How to find the 'cuda_cores' values?

  1. First, log into the GPU computer node.
  2. Then, run the following command:

    $SCHRODINGER/utilities/query_gpgpu -a

    Starting from the 2024-2 release, you can use the value given by the "Discounted Cores" as the “cuda_cores” value.

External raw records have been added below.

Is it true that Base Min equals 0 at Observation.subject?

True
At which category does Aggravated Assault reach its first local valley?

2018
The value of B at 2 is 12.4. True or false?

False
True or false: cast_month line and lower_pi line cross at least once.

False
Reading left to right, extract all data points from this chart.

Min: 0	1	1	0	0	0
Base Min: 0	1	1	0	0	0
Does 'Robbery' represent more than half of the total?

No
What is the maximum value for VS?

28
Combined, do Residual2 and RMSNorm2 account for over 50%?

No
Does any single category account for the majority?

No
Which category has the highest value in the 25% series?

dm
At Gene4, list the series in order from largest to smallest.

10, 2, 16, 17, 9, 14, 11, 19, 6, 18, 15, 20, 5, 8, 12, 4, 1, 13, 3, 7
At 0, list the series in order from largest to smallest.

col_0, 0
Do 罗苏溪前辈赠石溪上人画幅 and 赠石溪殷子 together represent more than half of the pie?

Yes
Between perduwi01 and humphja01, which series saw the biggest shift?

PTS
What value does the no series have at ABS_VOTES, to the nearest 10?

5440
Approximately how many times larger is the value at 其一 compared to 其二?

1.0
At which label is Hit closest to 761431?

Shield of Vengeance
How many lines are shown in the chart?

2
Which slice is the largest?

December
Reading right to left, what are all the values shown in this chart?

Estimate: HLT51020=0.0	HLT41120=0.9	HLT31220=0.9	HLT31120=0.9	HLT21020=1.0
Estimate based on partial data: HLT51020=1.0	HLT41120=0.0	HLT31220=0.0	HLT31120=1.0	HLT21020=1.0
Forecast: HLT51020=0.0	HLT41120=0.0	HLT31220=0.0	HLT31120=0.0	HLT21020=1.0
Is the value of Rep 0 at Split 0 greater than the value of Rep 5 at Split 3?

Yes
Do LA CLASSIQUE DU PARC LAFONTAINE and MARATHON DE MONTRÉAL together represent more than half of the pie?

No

    Before the 2024-2 release, please use the "Total Cores" as the “cuda_cores” value.

 

cuda_cores values for our supported GPUs

 

cuda_cores values for A100 MIG GPUs

 
  Nvidia GPU cuda_cores   Nvidia GPU cuda_cores  
  Tesla M40 3072   Tesla A100 1g 896  
  Tesla M60 2048   Tesla A100 2g 1792  
  Tesla P100 3584   Tesla A100 3g 2688  
  Tesla P40 3840   Tesla A100 7g 6272  
  Tesla V100 5120   Tesla A100 6912  
  Tesla T4 2560   Tesla H100 1g 1792  
  Tesla A100 6912   Tesla H100 2g 3840  
  Quadro RTX 5000 3072   Tesla H100 3g 5888  
  Quadro RTX A5000 8192   Tesla H100 4g 7936  
  Quadro RTX A4000 6144   Tesla H100 7g 14592  
  Tesla L4 (before 2024-2)* 7424   Tesla H100 14592  
  Tesla L4 (2024-2)* 5120        

* In the 2024-2 release, the "Discounted Cores" of an L4 was decreased from 7424 to 5120. This adjustment was made to align with the L4's status as a preferred card due to its widespread availability on-premises and through cloud providers. Additionally, the L4's low power consumption, speed, and sufficient memory make it suitable for running the majority of workflows in a configuration with one GPU per node.